Big impact. Those rising costs will have the greatest impact on dairy and hog farmers.

“This will be the third year we’ve seen all milk prices in the United States range between $12 and $12.50 per hundredweight. Those are really the lowest prices we’ve seen on milk since 1980,” Hurt said.

“A complicating factor for dairy producers this year will be even higher feed costs.”

Hurt said corn – and especially soybean meal – prices are much higher because of tight world stocks and lower crop yields last year. This will continue to squeeze dairy producers, he said.

Good news. There may be some good news for the dairy sector. Several factors affecting milk prices have come to light since the last USDA dairy price outlook was released, said Mike Schutz, a Purdue Extension dairy specialist.

“On the Chicago Mercantile Exchange, class III dairy futures for 2004 are trading at more than $1 over the five year average,” he said. “Also, stocks of butter and cheese in cold storage are decreasing and milk supplies appear tighter.”

Consumption rises. This is happening largely because of a weather-related decrease in production per cow in parts of the United States. Dairy consumption also appears to be on the rise, he said.

“One of the most encouraging aspects of 2004 is that purchases of dairy products tend to be related to income and with rising U.S. and world economies we think that will further eat away at these surpluses,” Hurt said.

In addition to the tightening supplies, Monsanto recently announced that it will temporarily slow production of Posilac, its bovine somatotropin (BST) hormone.

Schutz said it appears that the company will restrict sales to existing customers and that those sales will be around 50 percent of historic rates.

“This could cut the milk supply in the United States by 1 percent to 2 percent,” he said.

Feed strategies. Still, the story for dairy farmers will likely be the high cost of production due to increased feed costs.

To that end, Schutz suggests producers increase the forage portion of their rations, or find a higher quality forage to feed.

He said producers also have the option of replacing a portion of the soybean meal used in dairy feed with commodity feeds such as corn gluten meal or brewer’s grains and grazing young stock and dry cows, to lower soybean meal usage on the farm.

Hog industry. There was more optimism for the hog industry. However, the January crop report showed cost of production rising perhaps as much as or more than the price of hogs.

“While we’re anticipating about a $2 per hundredweight increase in hog prices in 2004, we’re seeing costs go up at least by that amount,” Hurt said. “That says we’re going to have a year with moderate losses, maybe $2 to $3 per live hundredweight.”

Those losses would likely occur in the first and final quarters of 2004. Prices are expected to average around $40 per hundredweight for the first quarter, rise to the mid-$40 range in spring and early summer and fall to the $30s in late fall.

The winners. Poultry and beef producers look to be the winners this year in the animal sector according to Hurt.

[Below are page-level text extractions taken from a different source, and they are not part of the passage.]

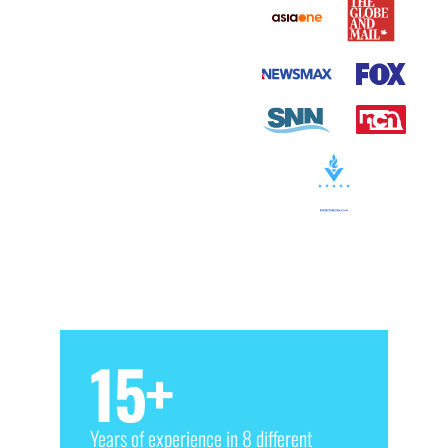
15
+
Years of experience in 8 different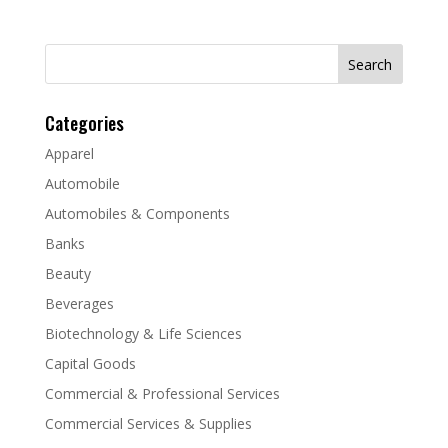
Search
for:
Categories
Apparel
Automobile
Automobiles & Components
Banks
Beauty
Beverages
Biotechnology & Life Sciences
Capital Goods
Commercial & Professional Services
Commercial Services & Supplies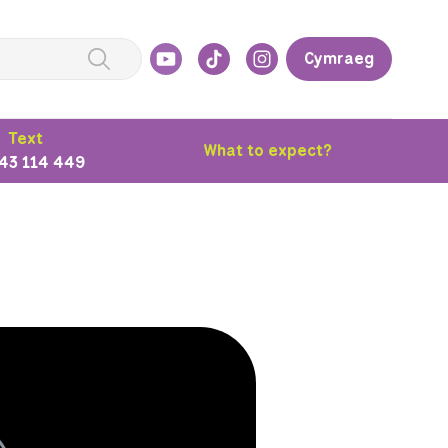
Cymraeg
Text
What to expect?
43 114 449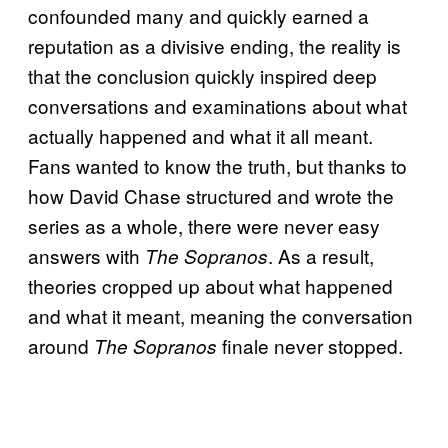
confounded many and quickly earned a
reputation as a divisive ending, the reality is
that the conclusion quickly inspired deep
conversations and examinations about what
actually happened and what it all meant.
Fans wanted to know the truth, but thanks to
how David Chase structured and wrote the
series as a whole, there were never easy
answers with
. As a result,
The Sopranos
theories cropped up about what happened
and what it meant, meaning the conversation
around
finale never stopped.
The Sopranos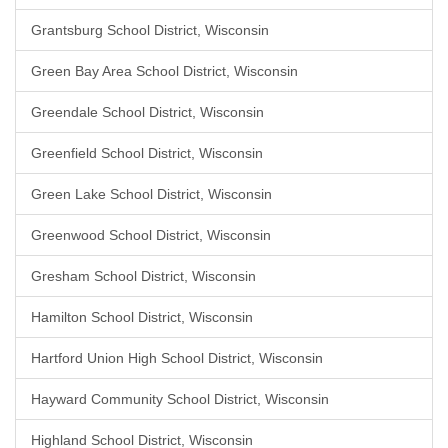
Grantsburg School District, Wisconsin
Green Bay Area School District, Wisconsin
Greendale School District, Wisconsin
Greenfield School District, Wisconsin
Green Lake School District, Wisconsin
Greenwood School District, Wisconsin
Gresham School District, Wisconsin
Hamilton School District, Wisconsin
Hartford Union High School District, Wisconsin
Hayward Community School District, Wisconsin
Highland School District, Wisconsin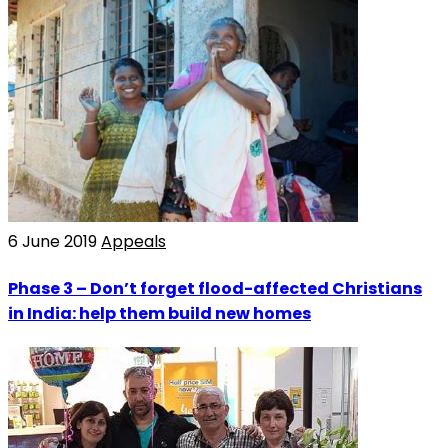
6 June 2019
Appeals
Phase 3 – Don’t forget flood-affected Christians
in India: help them build new homes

Despite the USDA’s bovine spongiform encephalopathy announcement Dec. 23, consumer demand is not expected to change much, meaning cattle prices will remain above average.

Hurt said finished cattle prices are expected to average in the high $70 to low $80 per hundredweight range for the first quarter.

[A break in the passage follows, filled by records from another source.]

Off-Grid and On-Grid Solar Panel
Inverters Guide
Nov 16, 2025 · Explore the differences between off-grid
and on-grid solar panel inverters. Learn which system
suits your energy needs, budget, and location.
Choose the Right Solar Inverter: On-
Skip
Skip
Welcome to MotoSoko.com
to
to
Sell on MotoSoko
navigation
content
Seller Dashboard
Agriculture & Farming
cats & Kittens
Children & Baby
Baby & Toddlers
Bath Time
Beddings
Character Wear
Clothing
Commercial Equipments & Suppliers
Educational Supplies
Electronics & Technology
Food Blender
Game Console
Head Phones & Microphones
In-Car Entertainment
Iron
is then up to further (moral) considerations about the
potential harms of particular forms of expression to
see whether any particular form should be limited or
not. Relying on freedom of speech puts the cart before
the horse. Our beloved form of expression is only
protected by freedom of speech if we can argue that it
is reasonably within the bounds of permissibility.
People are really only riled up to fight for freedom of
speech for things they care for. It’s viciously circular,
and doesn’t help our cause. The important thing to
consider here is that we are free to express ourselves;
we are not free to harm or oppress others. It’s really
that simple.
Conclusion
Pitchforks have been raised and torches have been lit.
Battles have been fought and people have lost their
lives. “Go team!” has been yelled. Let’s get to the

“Summer prices are expected to move lower, perhaps pushing back into the lower $70s but we’ll finish the year with a move back into the low to mid-$80 range,” he said.

Calf prices. Calf prices were near $1 per pound in 2003 and will be lower this year due to lower fed cattle prices and higher feed costs, Hurt said.

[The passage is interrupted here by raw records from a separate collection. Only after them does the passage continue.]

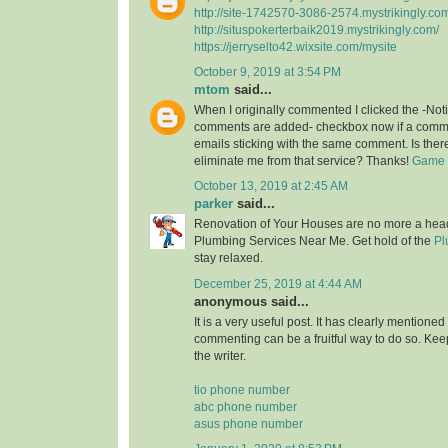
http://site-1742570-3086-2574.mystrikingly.co
http://situspokerterbaik2019.mystrikingly.com/
https://jerryselto42.wixsite.com/mysite
October 9, 2019 at 3:54 PM
mtom
said...
When I originally commented I clicked the -No
comments are added- checkbox now if a commen
emails sticking with the same comment. Is the
eliminate me from that service? Thanks!
Game O
October 13, 2019 at 2:45 AM
parker
said...
Renovation of Your Houses are no more a head
Plumbing Services Near Me. Get hold of the
Pl
stay relaxed.
December 25, 2019 at 4:44 AM
anonymous said...
It is a very useful post. It has clearly mentione
commenting can be a fruitful way to do so. Keep
the writer.
tio phone number
abc phone number
asus phone number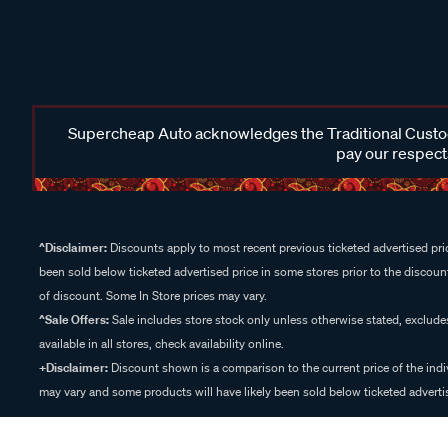
Supercheap Auto acknowledges the Traditional Custodi
pay our respects
^Disclaimer:
Discounts apply to most recent previous ticketed advertised pric
been sold below ticketed advertised price in some stores prior to the discount
of discount. Some In Store prices may vary.
^Sale Offers:
Sale includes store stock only unless otherwise stated, exclud
available in all stores, check availability online.
+Disclaimer:
Discount shown is a comparison to the current price of the indi
may vary and some products will have likely been sold below ticketed advertis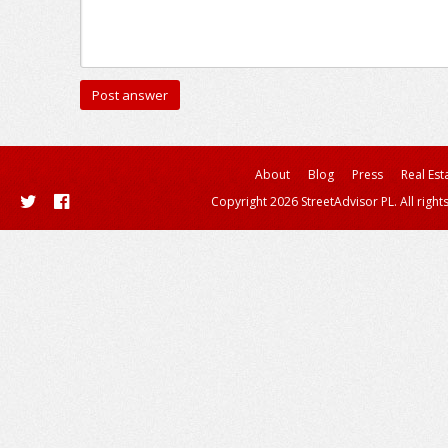
About
Blog
Press
Real Est
Copyright 2026 StreetAdvisor PL. All right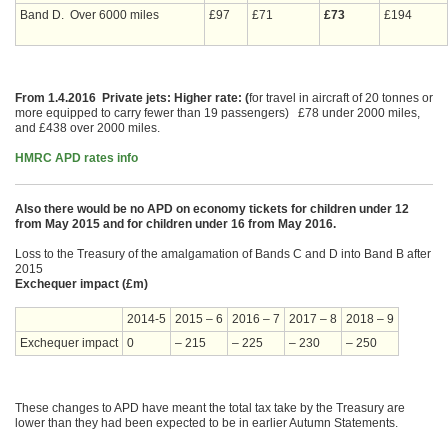
Band D. Over 6000 miles
£97
£71
£73
£194
From 1.4.2016 Private jets: Higher rate: (
for travel in aircraft of 20 tonnes or
more equipped to carry fewer than 19 passengers) £78 under 2000 miles,
and £438 over 2000 miles.
HMRC APD rates info
Also there would be no APD on economy tickets for children under 12
from May 2015 and for children under 16 from May 2016.
Loss to the Treasury of the amalgamation of Bands C and D into Band B after
2015
Exchequer impact (£m)
2014-5
2015 – 6
2016 – 7
2017 – 8
2018 – 9
Exchequer impact
0
– 215
– 225
– 230
– 250
These changes to APD have meant the total tax take by the Treasury are
lower than they had been expected to be in earlier Autumn Statements.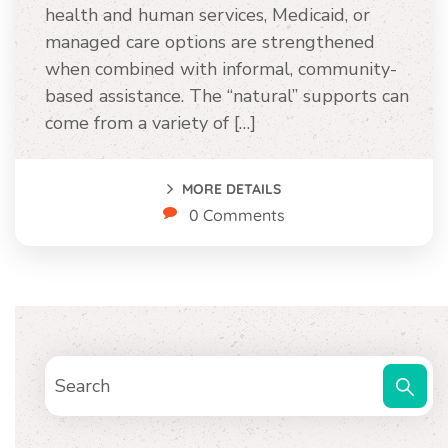
health and human services, Medicaid, or
managed care options are strengthened
when combined with informal, community-
based assistance. The “natural” supports can
come from a variety of […]
MORE DETAILS
0 Comments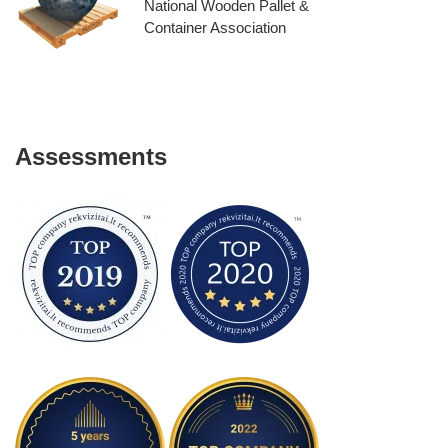
National Wooden Pallet &
Container Association
Assessments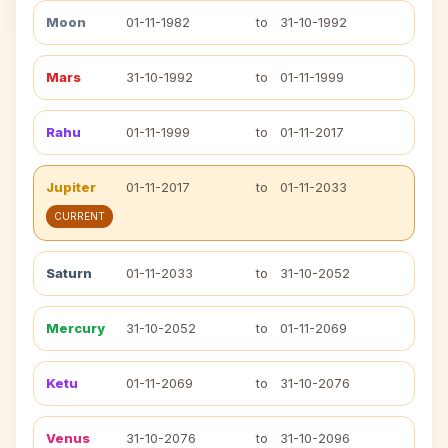
Moon
01-11-1982
to
31-10-1992
Mars
31-10-1992
to
01-11-1999
Rahu
01-11-1999
to
01-11-2017
Jupiter
01-11-2017
to
01-11-2033
CURRENT
Saturn
01-11-2033
to
31-10-2052
Mercury
31-10-2052
to
01-11-2069
Ketu
01-11-2069
to
31-10-2076
Venus
31-10-2076
to
31-10-2096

He expects calves to average in the very high $80 to low $90 per hundredweight range.

Poultry prices. Poultry prices also are expected to rise. Hurt predicts that broilers will go up by 3 percent, to 64 cents per pound. Turkey prices are expected to be about 2 percent stronger at 63 cents for wholesale turkeys in eastern U.S. markets.

Egg production is expected to be stable with prices reaching 91 cents per dozen, an increase of 3 percent.